CONSIGNA A:
Reproduce textualmente el fragmento del texto sobre el cometa 3I/ATLAS que va desde "A diferencia de" hasta "allá del Sol.".
CONSIGNA B:
En el texto sobre el cometa 3I/ATLAS, resume en forma de lista el párrafo que empieza con "A diferencia de los cometas originados" y conserva sus datos principales.

TEXTO EXTRAÍDO:
# # #

El cometa 3I/ATLAS sorprende a los astrónomos: el tercer visitante interestelar de la historia
Un viajero cósmico proveniente de otro sistema estelar visita nuestro vecindario solar.
El cometa 3I/ATLAS ha captado la atención de la comunidad astronómica mundial al convertirse en el tercer objeto interestelar confirmado que atraviesa nuestro sistema solar. Su paso cercano al Sol está previsto para el 29 de septiembre, a una distancia de 1,4 unidades astronómicas, algo más lejos que Marte, sin representar ningún riesgo de colisión.
A diferencia de los cometas originados en nuestro propio sistema, 3I/ATLAS presenta una composición química notablemente distinta: contiene ocho veces más dióxido de carbono que agua, un rasgo inusual que sugiere que se formó en un entorno muy diferente al nuestro. Este tipo de hallazgos permite a los astrónomos obtener pistas sobre la formación de sistemas solares más allá del Sol.
Detectado el 6 de agosto por el sistema ATLAS (Asteroid Terrestrial-impact Last Alert System) en Hawái, el cometa ha sido objeto de estudio por importantes observatorios como el James Webb, Hubble, SPHEREx y TESS, que monitorean su trayectoria y comportamiento en detalle.
Un raro visitante del espacio interestelar
Hasta la fecha, solo dos objetos similares habían sido identificados: el enigmático ‘Oumuamua en 2017, y el cometa 2I/Borisov en 2019. Ahora, 3I/ATLAS se une a este exclusivo grupo de viajeros interestelares, es decir, cuerpos celestes que no se originaron en nuestro sistema solar, sino que fueron expulsados de otros sistemas estelares y cruzan el espacio hasta llegar a nuestra región.
Los científicos destacan que analizar su composición —particularmente el predominio del dióxido de carbono— podría revelar si su origen estuvo en una zona rica en ese gas, si fue alterado por la radiación interestelar, o si proviene de una nebulosa primigenia con una química distinta a la del Sol. Aunque aún no hay certeza sobre cuál de estas hipótesis es correcta, el acercamiento al Sol podría revelar más detalles, al exponer capas internas del cometa actualmente ocultas.

# # #

DATOS MOSTRADOS:

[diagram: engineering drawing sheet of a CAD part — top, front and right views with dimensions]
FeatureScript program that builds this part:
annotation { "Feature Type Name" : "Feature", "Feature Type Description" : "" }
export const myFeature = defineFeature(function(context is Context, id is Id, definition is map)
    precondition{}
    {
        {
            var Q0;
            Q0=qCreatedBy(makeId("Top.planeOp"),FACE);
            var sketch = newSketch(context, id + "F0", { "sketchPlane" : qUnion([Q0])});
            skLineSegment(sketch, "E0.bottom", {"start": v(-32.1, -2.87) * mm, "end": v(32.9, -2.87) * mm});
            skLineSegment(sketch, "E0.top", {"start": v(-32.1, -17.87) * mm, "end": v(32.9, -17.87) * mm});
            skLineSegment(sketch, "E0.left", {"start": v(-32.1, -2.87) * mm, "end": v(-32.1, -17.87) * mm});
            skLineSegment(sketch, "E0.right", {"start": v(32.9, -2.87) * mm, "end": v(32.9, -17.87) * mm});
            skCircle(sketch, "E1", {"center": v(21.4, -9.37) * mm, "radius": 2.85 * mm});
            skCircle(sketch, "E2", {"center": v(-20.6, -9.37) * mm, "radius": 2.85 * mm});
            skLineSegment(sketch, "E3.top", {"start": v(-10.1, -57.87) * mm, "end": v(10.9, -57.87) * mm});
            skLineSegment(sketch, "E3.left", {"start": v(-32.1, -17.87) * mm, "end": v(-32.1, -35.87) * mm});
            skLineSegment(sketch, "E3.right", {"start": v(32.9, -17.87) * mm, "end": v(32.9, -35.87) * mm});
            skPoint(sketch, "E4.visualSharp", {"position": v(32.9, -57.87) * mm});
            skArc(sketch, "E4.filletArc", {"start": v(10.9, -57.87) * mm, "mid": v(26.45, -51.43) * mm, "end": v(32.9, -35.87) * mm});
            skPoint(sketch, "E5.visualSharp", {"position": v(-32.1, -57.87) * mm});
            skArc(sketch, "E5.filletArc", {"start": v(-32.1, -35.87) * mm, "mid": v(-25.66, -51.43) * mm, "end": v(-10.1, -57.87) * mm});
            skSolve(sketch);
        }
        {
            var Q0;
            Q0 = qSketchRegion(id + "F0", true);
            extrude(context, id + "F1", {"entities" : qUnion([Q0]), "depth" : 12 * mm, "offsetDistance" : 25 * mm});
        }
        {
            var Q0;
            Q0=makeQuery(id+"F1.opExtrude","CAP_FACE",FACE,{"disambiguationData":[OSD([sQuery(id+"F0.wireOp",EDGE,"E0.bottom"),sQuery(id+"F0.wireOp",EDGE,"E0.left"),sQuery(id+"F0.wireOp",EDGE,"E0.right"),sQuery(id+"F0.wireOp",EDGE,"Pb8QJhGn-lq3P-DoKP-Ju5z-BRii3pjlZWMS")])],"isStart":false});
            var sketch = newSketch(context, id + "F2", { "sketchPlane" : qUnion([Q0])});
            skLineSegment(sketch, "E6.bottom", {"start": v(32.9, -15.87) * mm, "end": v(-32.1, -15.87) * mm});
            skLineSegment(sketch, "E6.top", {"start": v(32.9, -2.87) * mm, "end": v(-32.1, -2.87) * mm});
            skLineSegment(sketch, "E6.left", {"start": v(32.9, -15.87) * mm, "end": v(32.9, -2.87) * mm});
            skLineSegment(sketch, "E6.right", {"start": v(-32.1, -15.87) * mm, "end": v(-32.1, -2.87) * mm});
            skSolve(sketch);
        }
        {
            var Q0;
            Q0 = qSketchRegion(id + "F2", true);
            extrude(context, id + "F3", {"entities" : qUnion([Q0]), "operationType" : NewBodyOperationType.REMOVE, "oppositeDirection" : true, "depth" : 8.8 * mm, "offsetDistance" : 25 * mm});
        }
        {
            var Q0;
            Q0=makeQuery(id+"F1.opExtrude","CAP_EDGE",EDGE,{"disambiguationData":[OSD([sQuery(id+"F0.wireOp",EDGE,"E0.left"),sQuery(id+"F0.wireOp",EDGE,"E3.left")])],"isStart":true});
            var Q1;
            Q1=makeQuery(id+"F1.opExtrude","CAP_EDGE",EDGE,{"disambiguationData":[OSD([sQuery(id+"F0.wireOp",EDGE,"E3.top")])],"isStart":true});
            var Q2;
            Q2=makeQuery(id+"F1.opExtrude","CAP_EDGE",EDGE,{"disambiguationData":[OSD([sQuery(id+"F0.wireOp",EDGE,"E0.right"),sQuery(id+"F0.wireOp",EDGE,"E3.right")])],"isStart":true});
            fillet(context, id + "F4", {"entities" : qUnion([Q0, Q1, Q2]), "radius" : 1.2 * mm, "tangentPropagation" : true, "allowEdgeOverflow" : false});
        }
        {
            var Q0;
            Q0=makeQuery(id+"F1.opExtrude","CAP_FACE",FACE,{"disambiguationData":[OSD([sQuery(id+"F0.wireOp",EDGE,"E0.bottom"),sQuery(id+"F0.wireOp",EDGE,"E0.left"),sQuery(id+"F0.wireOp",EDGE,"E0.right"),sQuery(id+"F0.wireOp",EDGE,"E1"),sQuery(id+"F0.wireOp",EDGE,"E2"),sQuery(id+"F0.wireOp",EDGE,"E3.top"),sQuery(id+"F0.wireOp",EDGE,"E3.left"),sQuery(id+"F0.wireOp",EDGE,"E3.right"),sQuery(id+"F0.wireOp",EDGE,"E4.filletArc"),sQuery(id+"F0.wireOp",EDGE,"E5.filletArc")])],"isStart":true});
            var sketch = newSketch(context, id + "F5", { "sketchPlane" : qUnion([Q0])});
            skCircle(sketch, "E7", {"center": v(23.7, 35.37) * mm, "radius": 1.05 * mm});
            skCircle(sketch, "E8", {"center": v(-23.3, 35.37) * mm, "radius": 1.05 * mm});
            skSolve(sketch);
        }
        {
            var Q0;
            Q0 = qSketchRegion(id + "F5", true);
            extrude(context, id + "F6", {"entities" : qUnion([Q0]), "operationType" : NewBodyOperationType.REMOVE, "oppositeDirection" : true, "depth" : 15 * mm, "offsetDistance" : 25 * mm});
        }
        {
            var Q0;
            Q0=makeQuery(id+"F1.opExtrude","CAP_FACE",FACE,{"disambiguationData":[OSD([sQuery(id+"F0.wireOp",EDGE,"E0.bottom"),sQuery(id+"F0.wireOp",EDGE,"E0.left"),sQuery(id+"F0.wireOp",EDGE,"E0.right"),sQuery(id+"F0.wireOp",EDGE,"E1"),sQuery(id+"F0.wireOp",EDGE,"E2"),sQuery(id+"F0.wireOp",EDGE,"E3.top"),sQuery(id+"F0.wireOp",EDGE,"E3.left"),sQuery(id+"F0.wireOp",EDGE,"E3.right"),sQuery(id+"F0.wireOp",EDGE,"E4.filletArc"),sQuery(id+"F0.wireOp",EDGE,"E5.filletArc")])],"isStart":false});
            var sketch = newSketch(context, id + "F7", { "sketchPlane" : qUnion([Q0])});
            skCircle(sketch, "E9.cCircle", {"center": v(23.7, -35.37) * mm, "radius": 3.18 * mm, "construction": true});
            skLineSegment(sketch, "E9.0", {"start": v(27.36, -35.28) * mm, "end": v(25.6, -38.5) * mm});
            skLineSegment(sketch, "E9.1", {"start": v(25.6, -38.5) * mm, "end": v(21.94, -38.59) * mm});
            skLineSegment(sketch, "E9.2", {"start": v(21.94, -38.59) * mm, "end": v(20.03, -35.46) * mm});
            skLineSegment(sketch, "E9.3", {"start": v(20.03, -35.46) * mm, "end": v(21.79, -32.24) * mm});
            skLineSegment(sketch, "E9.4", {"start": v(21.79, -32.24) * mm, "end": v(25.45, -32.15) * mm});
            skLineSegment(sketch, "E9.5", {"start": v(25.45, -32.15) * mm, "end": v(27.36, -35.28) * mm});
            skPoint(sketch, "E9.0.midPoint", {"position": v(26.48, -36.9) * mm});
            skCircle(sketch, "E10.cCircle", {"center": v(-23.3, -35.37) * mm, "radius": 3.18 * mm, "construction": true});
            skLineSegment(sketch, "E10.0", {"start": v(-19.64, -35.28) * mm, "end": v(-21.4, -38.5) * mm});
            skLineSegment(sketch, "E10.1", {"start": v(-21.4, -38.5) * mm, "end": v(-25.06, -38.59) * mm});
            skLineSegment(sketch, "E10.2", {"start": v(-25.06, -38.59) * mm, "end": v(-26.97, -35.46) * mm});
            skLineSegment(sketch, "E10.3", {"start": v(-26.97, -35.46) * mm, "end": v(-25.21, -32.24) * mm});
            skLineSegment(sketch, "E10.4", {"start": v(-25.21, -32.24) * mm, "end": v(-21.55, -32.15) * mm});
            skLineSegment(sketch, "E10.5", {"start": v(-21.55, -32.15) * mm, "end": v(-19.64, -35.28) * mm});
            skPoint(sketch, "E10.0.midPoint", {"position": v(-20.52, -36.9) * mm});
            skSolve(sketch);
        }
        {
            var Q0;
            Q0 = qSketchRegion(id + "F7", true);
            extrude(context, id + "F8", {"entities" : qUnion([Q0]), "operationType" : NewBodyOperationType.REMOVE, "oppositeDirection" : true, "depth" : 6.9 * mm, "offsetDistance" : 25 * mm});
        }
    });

# # #

RESPUESTA REDACTADA A:
A diferencia de los cometas originados en nuestro propio sistema, 3I/ATLAS presenta una composición química notablemente distinta: contiene ocho veces más dióxido de carbono que agua, un rasgo inusual que sugiere que se formó en un entorno muy diferente al nuestro. Este tipo de hallazgos permite a los astrónomos obtener pistas sobre la formación de sistemas solares más allá del Sol.

RESPUESTA REDACTADA B:
- La composición química de 3I/ATLAS es muy distinta de la de los cometas de nuestro sistema.
- Contiene ocho veces más dióxido de carbono que agua. Es un rasgo inusual que sugiere que se formó en un entorno muy diferente al nuestro.
- Estos hallazgos dan a los astrónomos pistas sobre la formación de sistemas solares más allá del Sol.